The people who come into view present almost as molecules: charged up and restless, they bounce around, sometimes off one another. (If the film is anything to go by, the police strategy at these protests wasn't the most considered, tossing Brotherhood and non-Brotherhood Muslims, members of the wider public, and card-carrying journalists into the same van. The volatile atmosphere on the streets is hardly neutralised by the transfer to a greatly more confined space.) The situation is serious - deadly serious, in certain places - but Diab finds moments of levity and absurdity amid the general back-and-forth. One firebrand member of the Muslim Brotherhood somewhat undermines the ferocity and severity of his political pointmaking by insisting on wearing an upturned colander as protective headgear. The debate is further inflamed, at one point, by an accusation of farting. And after a sniper attack, the officer in the driver's seat slumps over the handbrake, causing the van to edge slowly forward into the brouhaha, as good an image as any for a country going out of control.

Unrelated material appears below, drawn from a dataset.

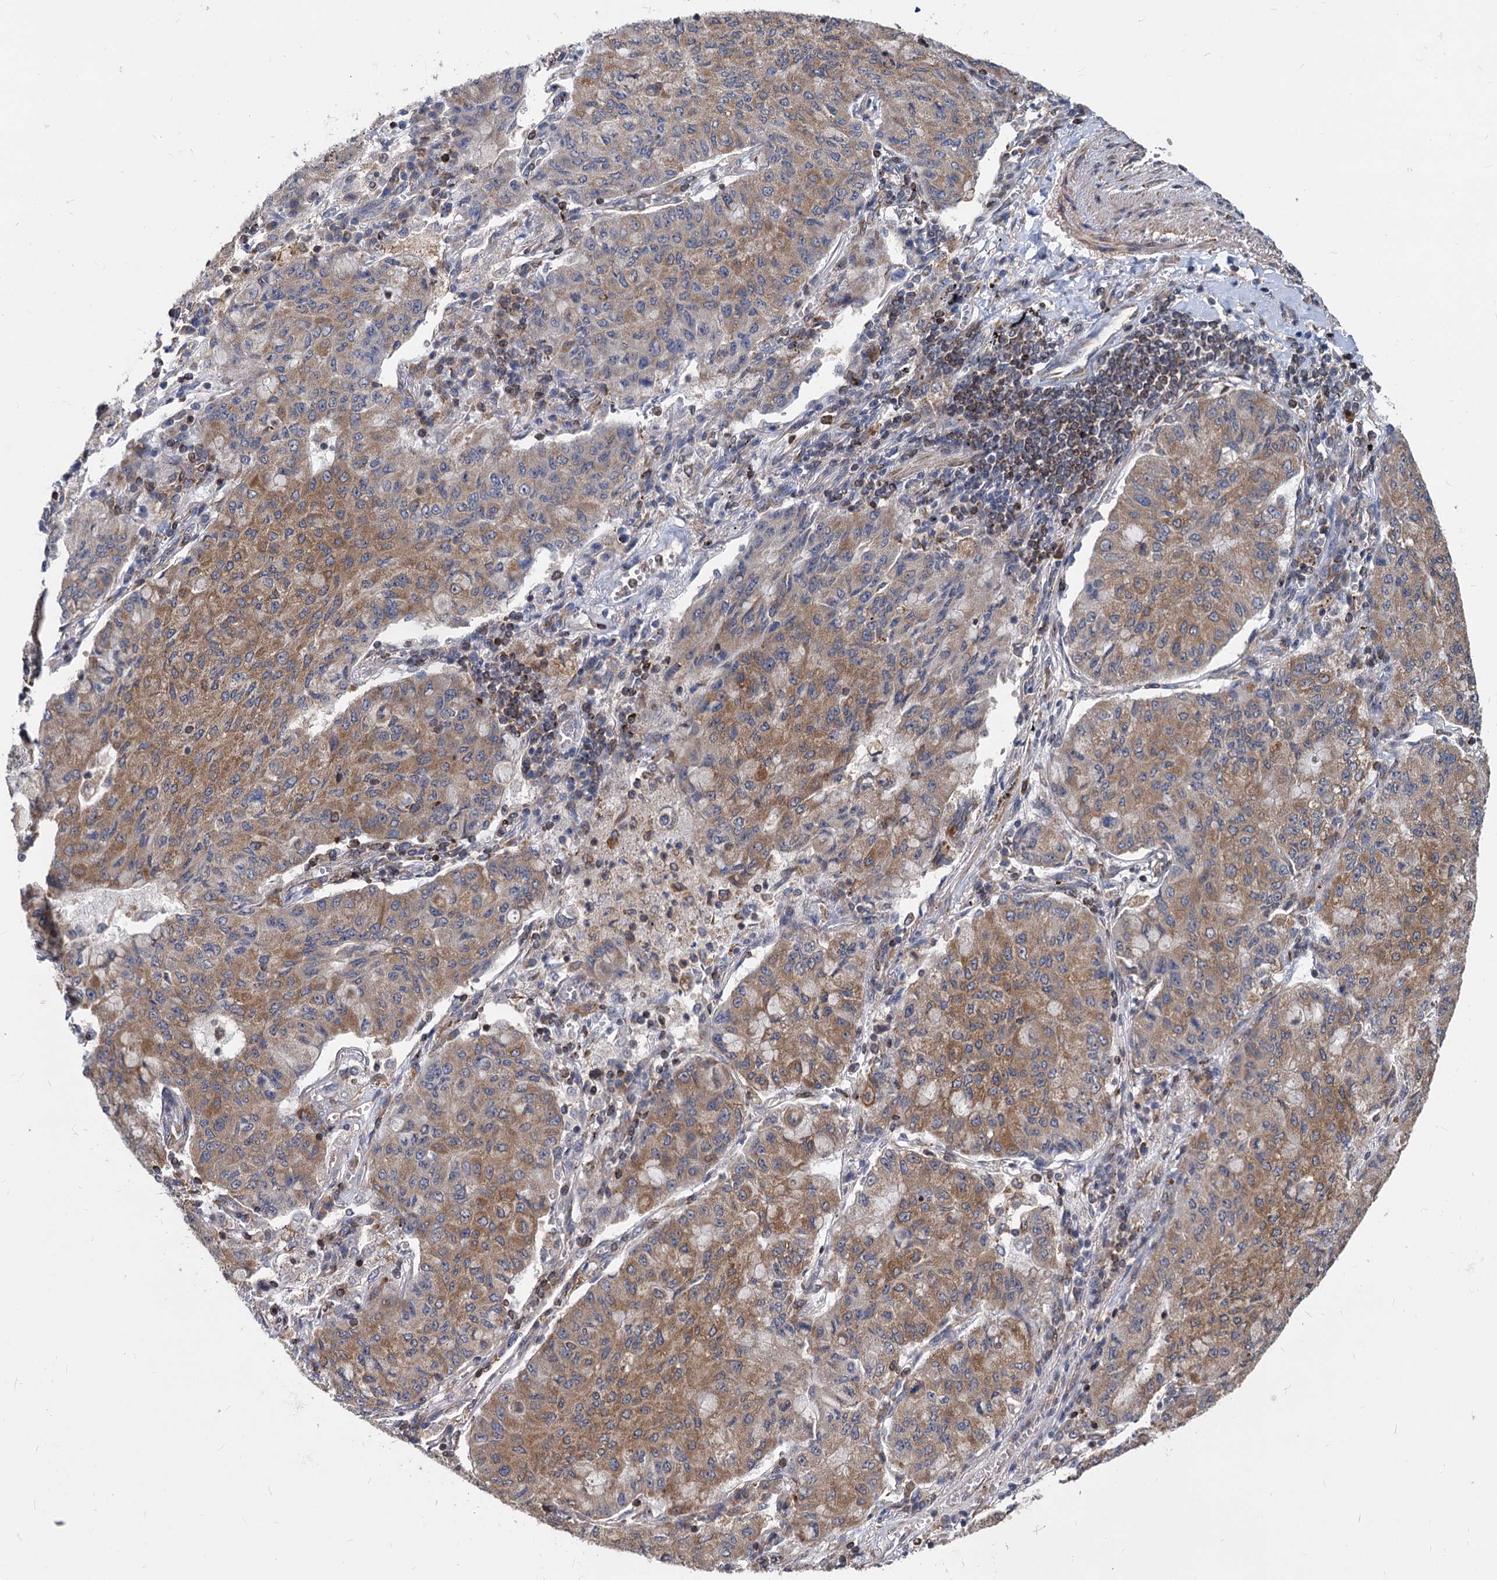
{"staining": {"intensity": "moderate", "quantity": ">75%", "location": "cytoplasmic/membranous"}, "tissue": "lung cancer", "cell_type": "Tumor cells", "image_type": "cancer", "snomed": [{"axis": "morphology", "description": "Squamous cell carcinoma, NOS"}, {"axis": "topography", "description": "Lung"}], "caption": "About >75% of tumor cells in human lung squamous cell carcinoma show moderate cytoplasmic/membranous protein staining as visualized by brown immunohistochemical staining.", "gene": "STIM1", "patient": {"sex": "male", "age": 74}}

You could see this done as a stageplay, but the material develops cinematically, with especially smart use of interior/exterior space. If ever the tensions within the van start to simmer down, Diab can have them react to some new kerfuffle unfolding outside. Understandably, you might find the sustained tension exhausting, as does one of the van's junior occupants, who logs onto iTunes and throws his hands over his ears in a bid to drown all the shouting out. I'm also not so sure that Diab quite nails the ending as he might: we're provided with an asterisk rather than a full stop, possibly reflective of ongoing political struggles. Yet scuffle by scuffle, well-observed anecdote by well-observed anecdote, Clash succeeds in building up a far more rounded picture of a protest and a people than you might have taken away from the closing moments of 2017's The Nile Hilton Incident, which exploited the first wave of Egyptian protests as a backdrop. It has been a lot calmer in this territory since the events depicted, as if these characters came to realise that, for better or worse, they were all in the same boat (or van); or perhaps any residual unrest has been drowned out by the noise the rest of the world has been making. Some bright spark might like to film a variant describing just what happened to the formerly United Kingdom in the wake of May 2016.

Clash is streaming on All4, and available to rent via the BFI and Amazon Prime.